Several Republicans, too, sprinkled hints of concerns about Kennedy’s approach to the job throughout the hearing.

Rep. Chuck Fleischmann of Tennessee praised Kennedy for his work but raised concerns about whether the secretary has provided adequate evidence that artificial food dyes are bad for diets. Removing those food dyes would hurt the “many snack manufacturers” in his district, including the makers of M&Ms candy.

Rep. Mike Simpson, a dentist from Idaho, said Kennedy’s plan to remove fluoride recommendations for drinking water alarms him. The department’s press release on Tuesday that announced the Food and Drug Administration plans to remove fluoride supplements for children from the market wrongly claimed that fluoride “kills bacteria from the teeth,” Simpson noted. He explained to Kennedy that fluoride doesn’t kill bacteria in the mouth but instead makes tooth enamel more resistance to decay.

“I will tell you that if you are successful in banning fluoride … we better put a lot more money into dental education because we’re going to need a lot more dentists,” Simpson added.

Democrat Bonnie Watson-Coleman of New Jersey asked “why, why, why” Kennedy would lay off nearly all the staff that oversees the Low Income Home Energy Assistance Program, which provides $4.1 billion in heating assistance to needy families. The program is slated to be eliminated from the agency’s budget.

Kennedy said that advocates warned him those cuts “will end up killing people” but that President Donald Trump believes his energy policy will lower costs. If that doesn’t work, Kennedy said, he would restore funding for the program.

Kennedy heads next to to the Senate, where many eyes will be on his dialogue with Republican Sen. Bill Cassidy of Louisiana, who extracted a number of guarantees from Kennedy about his approach to vaccines.

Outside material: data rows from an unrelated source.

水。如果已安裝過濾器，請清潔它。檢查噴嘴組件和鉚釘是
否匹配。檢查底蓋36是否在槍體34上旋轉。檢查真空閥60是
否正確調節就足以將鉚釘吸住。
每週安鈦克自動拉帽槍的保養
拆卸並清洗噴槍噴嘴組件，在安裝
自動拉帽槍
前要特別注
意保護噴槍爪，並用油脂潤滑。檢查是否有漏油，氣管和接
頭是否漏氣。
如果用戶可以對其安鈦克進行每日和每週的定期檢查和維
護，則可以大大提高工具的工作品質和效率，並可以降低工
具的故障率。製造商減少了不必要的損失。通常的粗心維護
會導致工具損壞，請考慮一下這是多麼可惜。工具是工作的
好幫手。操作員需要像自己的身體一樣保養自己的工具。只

Cassidy, a doctor, harbored a number of concerns about Kennedy’s history of promoting conspiracy theories or misspeaking about vaccines, he said during a confirmation hearing earlier this year.

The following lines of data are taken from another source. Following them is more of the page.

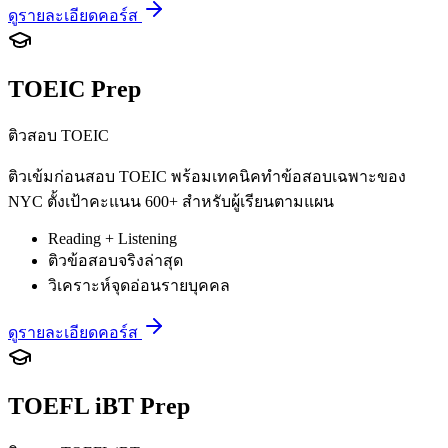
ดูรายละเอียดคอร์ส
TOEIC Prep
ติวสอบ TOEIC
ติวเข้มก่อนสอบ TOEIC พร้อมเทคนิคทำข้อสอบเฉพาะของ
NYC ตั้งเป้าคะแนน 600+ สำหรับผู้เรียนตามแผน
Reading + Listening
ติวข้อสอบจริงล่าสุด
วิเคราะห์จุดอ่อนรายบุคคล
ดูรายละเอียดคอร์ส
TOEFL iBT Prep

“Can I trust that that is now in the past?” Cassidy asked Kennedy at the time.

Kennedy has since delivered a mixed message on vaccines that public health experts have said are hampering efforts to contain a measles outbreak now in at least 11 states. He’s offered endorsements of vaccinations but continued to raise questions about their efficacy or safety. He’s said the childhood vaccine schedule will be examined in a study of autism’s causes. He’s called the measles, mumps and rubella vaccine — a shot given to children to provide immunity from all three diseases — “leaky,” although it offers lifetime protection from the measles for most people. He’s also said they cause deaths, although none has been documented among healthy people.

At the agency, too, he’s made moves that support the anti-vaccine movement. He hired a man who has published research that suggests vaccines cause developmental delays to oversee a study on autism. And he’s terminated some research and public health funds dedicated to vaccines.

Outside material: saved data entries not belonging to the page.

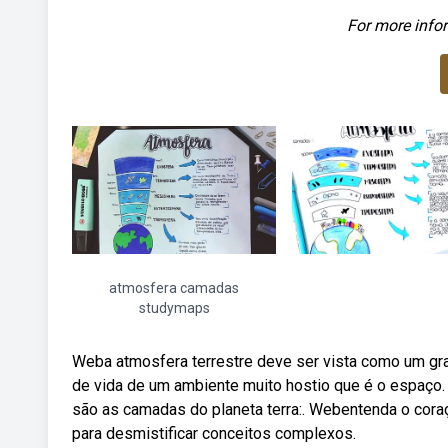
For more infor
atmosfera camadas
studymaps
Weba atmosfera terrestre deve ser vista como um gran
de vida de um ambiente muito hostio que é o espaço. 
são as camadas do planeta terra:. Webentenda o cora
para desmistificar conceitos complexos.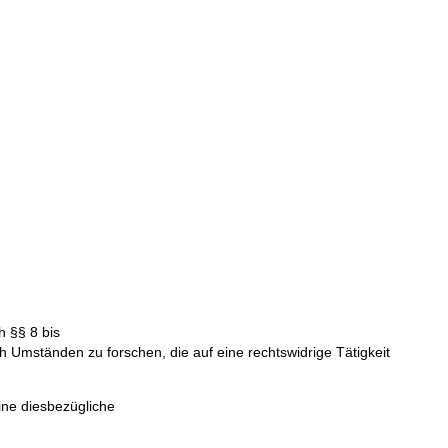
h §§ 8 bis
h Umständen zu forschen, die auf eine rechtswidrige Tätigkeit
ine diesbezügliche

Kennedy, who has rejected the anti-vaccine label, has regularly said that he is “pro-safety” and wants more research on vaccines, although decades of real-world use and research have concluded they safely prevent deadly diseases in children.

“His longstanding advocacy has always focused on ensuring that vaccines, and other medical interventions, meet the highest standards of safety and are supported by gold-standard science,” Health and Human Services said in a statement. “As he did during confirmation, Secretary Kennedy is prepared to address questions surrounding this topic.”